Abb. 1 Das hebräische Alphabet hat 22 Buchstaben. Es folgt der heiligen Ordnung der Zahl. Ihre Basis ist die 3 bzw. deren Quadrat (9 = 32). Die 22 Buchstaben bieten so einen dreifachen Erkenntniswert: Buchstabe, Zahl und Sinnbild
Zu den drei Erkenntniswerten des hebräischen Alphabets tritt mit dem Archetypus 10 ein neuer und vierter Erkenntniswert hinzu, der den Zahlenwert nochmals differenziert. Die 10 überschreitet die scheinbare Linearität der Neun und manifestiert eine neue Grundlage, aus der eine neue Ordnung mit einer neuen Linearität (10-90) erwächst. Die nun höhere Zahlenordnung ist die der differenzierten «Zahlenwerte». Sie wird sichtbar in den Zahlenwerten 10-90. Die abermals neue Unterscheidung von «Reihenwert» und «Zahlenwert» ermöglicht neue Erkenntnisse.

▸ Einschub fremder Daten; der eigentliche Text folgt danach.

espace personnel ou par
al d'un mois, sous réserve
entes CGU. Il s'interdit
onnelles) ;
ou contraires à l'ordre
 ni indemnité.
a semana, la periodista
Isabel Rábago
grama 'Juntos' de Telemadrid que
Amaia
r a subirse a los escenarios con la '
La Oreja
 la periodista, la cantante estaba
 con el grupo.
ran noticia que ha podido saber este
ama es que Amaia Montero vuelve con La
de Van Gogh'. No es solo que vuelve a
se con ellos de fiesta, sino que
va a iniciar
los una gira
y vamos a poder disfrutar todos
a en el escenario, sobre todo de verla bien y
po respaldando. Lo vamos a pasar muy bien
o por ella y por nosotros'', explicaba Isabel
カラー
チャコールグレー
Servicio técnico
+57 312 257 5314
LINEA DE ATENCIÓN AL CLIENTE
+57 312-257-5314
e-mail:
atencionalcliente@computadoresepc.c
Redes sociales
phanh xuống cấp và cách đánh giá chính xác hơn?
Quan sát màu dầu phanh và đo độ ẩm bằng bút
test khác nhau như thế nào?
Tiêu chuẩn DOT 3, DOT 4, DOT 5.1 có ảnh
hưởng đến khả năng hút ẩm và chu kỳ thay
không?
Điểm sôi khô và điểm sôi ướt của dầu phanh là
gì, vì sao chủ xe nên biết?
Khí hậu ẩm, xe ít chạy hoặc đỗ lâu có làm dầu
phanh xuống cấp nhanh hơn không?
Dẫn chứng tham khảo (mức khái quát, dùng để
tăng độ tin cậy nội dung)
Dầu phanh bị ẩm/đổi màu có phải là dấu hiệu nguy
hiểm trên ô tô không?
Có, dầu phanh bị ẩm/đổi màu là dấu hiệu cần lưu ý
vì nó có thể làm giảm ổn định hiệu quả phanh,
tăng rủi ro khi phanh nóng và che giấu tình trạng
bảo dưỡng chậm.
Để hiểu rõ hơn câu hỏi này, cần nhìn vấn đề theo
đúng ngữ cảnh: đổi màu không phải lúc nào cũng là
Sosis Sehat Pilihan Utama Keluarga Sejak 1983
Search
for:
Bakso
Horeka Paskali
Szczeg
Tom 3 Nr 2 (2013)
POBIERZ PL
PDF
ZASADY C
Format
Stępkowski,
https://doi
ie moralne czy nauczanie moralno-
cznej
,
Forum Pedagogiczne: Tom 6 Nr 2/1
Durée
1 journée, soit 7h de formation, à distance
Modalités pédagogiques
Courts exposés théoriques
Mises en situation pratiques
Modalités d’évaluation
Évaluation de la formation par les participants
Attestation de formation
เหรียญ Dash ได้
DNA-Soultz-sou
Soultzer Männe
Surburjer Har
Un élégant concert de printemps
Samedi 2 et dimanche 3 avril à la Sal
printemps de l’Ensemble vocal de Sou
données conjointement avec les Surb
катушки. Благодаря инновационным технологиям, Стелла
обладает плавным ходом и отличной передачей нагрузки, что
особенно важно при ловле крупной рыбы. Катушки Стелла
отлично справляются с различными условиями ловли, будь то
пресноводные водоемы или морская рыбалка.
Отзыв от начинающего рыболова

Waren Reihenwert und der Zahlenwert eines Buchstabens bis einschließlich der 10 noch identisch, so ändert sich das aufgrund des durch die 10 erzeugten Bruches. Obwohl die 10 den Bruch herbeiführt, sind bei ihr Reihenwert und der Zahlenwert noch eines. Erst der Archetyp 11, der zweite Wert der zweiten Dimension (10-90) macht die Differenzierung auch sichtbar. Sein Zahlenwert ist nicht 11 sondern 20. Die erschaute Unterscheidung von „gezähltem“ Buchstaben und dem ihn zugeordneten «erzählenden» Zahlenwert führt zu einem differenzierteren und höheren Blick auf das Wesen der Polarität und des Unterscheidens (2). Das erzählt der Wandel der 2 zur 20.

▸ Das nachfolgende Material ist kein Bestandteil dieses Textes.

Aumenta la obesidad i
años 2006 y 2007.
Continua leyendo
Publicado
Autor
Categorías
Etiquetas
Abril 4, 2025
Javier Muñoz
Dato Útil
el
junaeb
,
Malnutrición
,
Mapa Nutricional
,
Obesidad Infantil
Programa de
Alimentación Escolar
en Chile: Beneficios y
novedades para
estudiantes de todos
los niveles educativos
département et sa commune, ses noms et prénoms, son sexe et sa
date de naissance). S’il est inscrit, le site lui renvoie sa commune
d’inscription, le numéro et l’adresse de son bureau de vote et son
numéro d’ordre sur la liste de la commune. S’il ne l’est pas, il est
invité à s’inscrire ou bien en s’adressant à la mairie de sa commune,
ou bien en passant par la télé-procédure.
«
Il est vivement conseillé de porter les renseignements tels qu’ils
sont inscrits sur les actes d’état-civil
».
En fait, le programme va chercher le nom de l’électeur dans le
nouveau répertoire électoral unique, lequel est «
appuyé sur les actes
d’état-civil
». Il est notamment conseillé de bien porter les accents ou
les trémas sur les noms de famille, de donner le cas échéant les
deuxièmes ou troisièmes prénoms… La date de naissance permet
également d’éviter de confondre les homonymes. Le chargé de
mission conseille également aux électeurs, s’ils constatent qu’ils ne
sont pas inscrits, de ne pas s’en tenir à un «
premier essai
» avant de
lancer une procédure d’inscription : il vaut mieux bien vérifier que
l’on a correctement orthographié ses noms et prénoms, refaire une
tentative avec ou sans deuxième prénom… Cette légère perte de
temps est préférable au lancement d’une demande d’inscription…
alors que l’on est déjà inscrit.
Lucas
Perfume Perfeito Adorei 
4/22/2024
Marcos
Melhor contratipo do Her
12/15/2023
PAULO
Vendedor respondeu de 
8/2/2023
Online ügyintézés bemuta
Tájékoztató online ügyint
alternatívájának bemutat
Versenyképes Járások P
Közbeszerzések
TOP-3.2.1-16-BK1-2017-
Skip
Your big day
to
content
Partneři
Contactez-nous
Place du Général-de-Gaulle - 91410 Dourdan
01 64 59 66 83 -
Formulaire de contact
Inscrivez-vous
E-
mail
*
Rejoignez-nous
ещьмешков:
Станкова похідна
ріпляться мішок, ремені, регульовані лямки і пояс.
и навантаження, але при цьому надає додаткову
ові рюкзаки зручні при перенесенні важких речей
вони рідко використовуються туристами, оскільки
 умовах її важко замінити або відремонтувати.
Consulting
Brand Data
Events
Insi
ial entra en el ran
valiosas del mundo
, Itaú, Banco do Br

Die mit der Zehn grundgelegte, zweite und andere Dimension ist die «Bewusstseins-Dimension» (siehe die Bewusstseinsformel 10 = 5 + 5). Sie reflektiert über die vom Zählen abweichenden Zahlenwerten die bis dahin verborgen gebliebenen, doch gleichwohl immer schon vorhandenen und erzählten, inhaltlichen Werte!²
Die heilige Ordnung der Buchstaben und Zahlen macht insbesondere über ihre zweite Dimension (10-90) deutlich, dass es nicht nur ums «Zählen», sondern ums «Erzählen» von Werten geht. Die neuen, vom profanen Zählen abweichenden Zahlenwerte überwachsen das zählende Element der ersten, linear erscheinenden Dimension. Deren Prinzip aber wirkt weiterhin. Die Buchstaben alias Zahlen der zweiten Dimension folgen noch immer der einstigen Linearität des Zahlenstrahls. Doch manifestiert diese sich nun in Form von Sukzessivität, die neue und höhere Werte sichtbar macht. Sukzessivität ist mehr als Linearität, setzt aber die Erfahrung von Linearität voraus.

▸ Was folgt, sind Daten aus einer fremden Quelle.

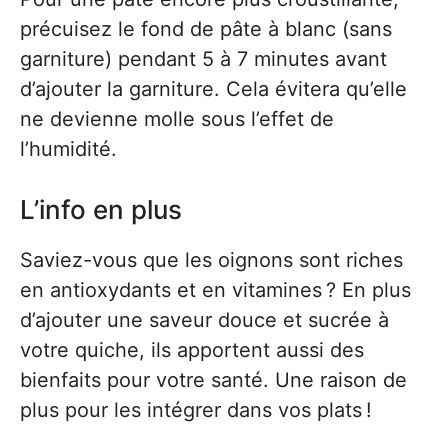
précuisez le fond de pâte à blanc (sans
garniture) pendant 5 à 7 minutes avant
d’ajouter la garniture. Cela évitera qu’elle
ne devienne molle sous l’effet de
l’humidité.
L’info en plus
Saviez-vous que les oignons sont riches
en antioxydants et en vitamines ? En plus
d’ajouter une saveur douce et sucrée à
votre quiche, ils apportent aussi des
bienfaits pour votre santé. Une raison de
plus pour les intégrer dans vos plats !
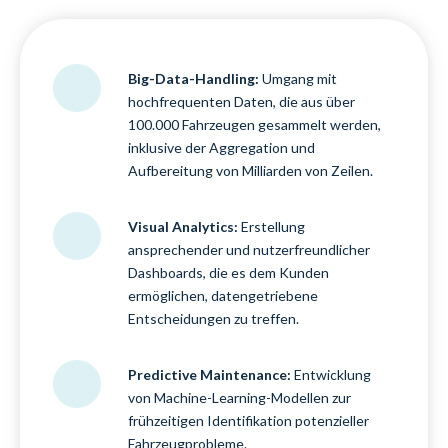
Big-Data-Handling:
Umgang mit
hochfrequenten Daten, die aus über
100.000 Fahrzeugen gesammelt werden,
inklusive der Aggregation und
Aufbereitung von Milliarden von Zeilen.
Visual Analytics:
Erstellung
ansprechender und nutzerfreundlicher
Dashboards, die es dem Kunden
ermöglichen, datengetriebene
Entscheidungen zu treffen.
Predictive Maintenance:
Entwicklung
von Machine-Learning-Modellen zur
frühzeitigen Identifikation potenzieller
Fahrzeugprobleme.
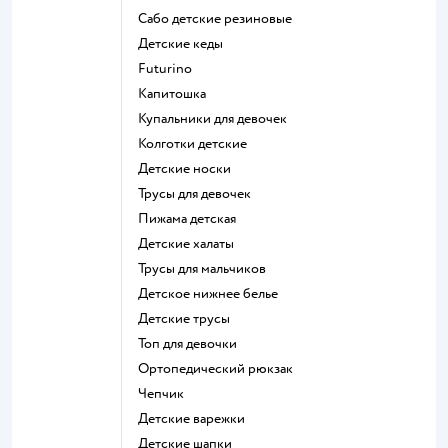
Сабо детские резиновые
Детские кеды
Futurino
Капитошка
Купальники для девочек
Колготки детские
Детские носки
Трусы для девочек
Пижама детская
Детские халаты
Трусы для мальчиков
Детское нижнее белье
Детские трусы
Топ для девочки
Ортопедический рюкзак
Чепчик
Детские варежки
Детские шапки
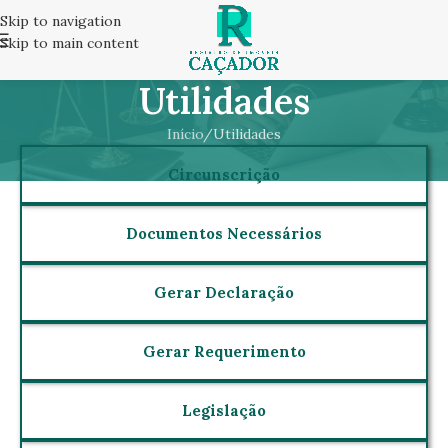
Skip to navigation
Skip to main content
Utilidades
Início
Utilidades
Circunscrição
Documentos Necessários
Gerar Declaração
Gerar Requerimento
Legislação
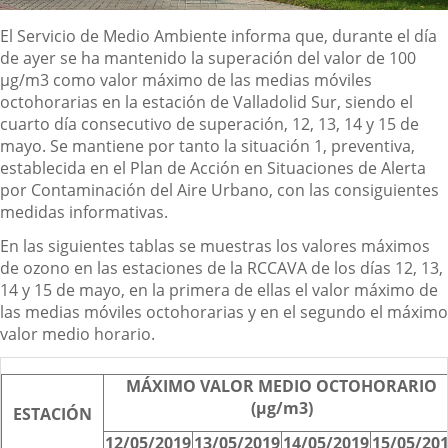
Descripción
El Servicio de Medio Ambiente informa que, durante el día
de ayer se ha mantenido la superación del valor de 100
µg/m3 como valor máximo de las medias móviles
octohorarias en la estación de Valladolid Sur, siendo el
cuarto día consecutivo de superación, 12, 13, 14 y 15 de
mayo. Se mantiene por tanto la situación 1, preventiva,
establecida en el Plan de Acción en Situaciones de Alerta
por Contaminación del Aire Urbano, con las consiguientes
medidas informativas.
En las siguientes tablas se muestras los valores máximos
de ozono en las estaciones de la RCCAVA de los días 12, 13,
14 y 15 de mayo, en la primera de ellas el valor máximo de
las medias móviles octohorarias y en el segundo el máximo
valor medio horario.
MÁXIMO VALOR MEDIO OCTOHORARIO
(µg/m3)
ESTACIÓN
12/05/2019
13/05/2019
14/05/2019
15/05/20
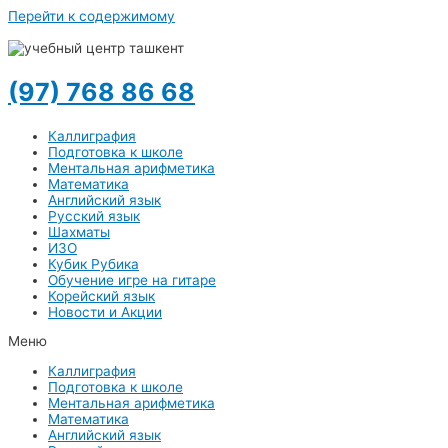
Перейти к содержимому
(97) 768 86 68
Каллиграфия
Подготовка к школе
Ментальная арифметика
Математика
Английский язык
Русский язык
Шахматы
ИЗО
Кубик Рубика
Обучение игре на гитаре
Корейский язык
Новости и Акции
Меню
Каллиграфия
Подготовка к школе
Ментальная арифметика
Математика
Английский язык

Die Sukzessivität überwächst die Vorstellung von der profanen Linearität. Aus der Perspektive der zweiten Dimension (II) erscheint die erste Dimension (I) unvollständig (s.o. KURT GÖDEL), weshalb sie dem «Verfehlenden» nun notwendig die fehlenden Werte hinzufügt. Doch fügt sie die (nur) ihrem Vermögen nach hinzu, das seinerseits ein beschränktes ist. Das den Dimensionen jeweils Fehlende verleiht nicht nur ihnen, sondern auch dem Gegensatz der Dimension zueinander (I ⇔ II) Konturen. Die ermöglichen der dritten Dimension (100-400) dann wiederum, die Widersacher zu verbinden – «zu einen». Die dritte Dimension berichtet von «einem» letzten zusammenfassenden Wert. Der besteht aus vier Zahlen (100 200 300 400). Die letzte und höchste von ihnen ist die zweifach erhöhte Vier (400). Das ihr zugeordnete Sinnbild ist das «Kreuz» oder «Zeichen». Es steht formal und inhaltlich für alles nach ihr Kommende.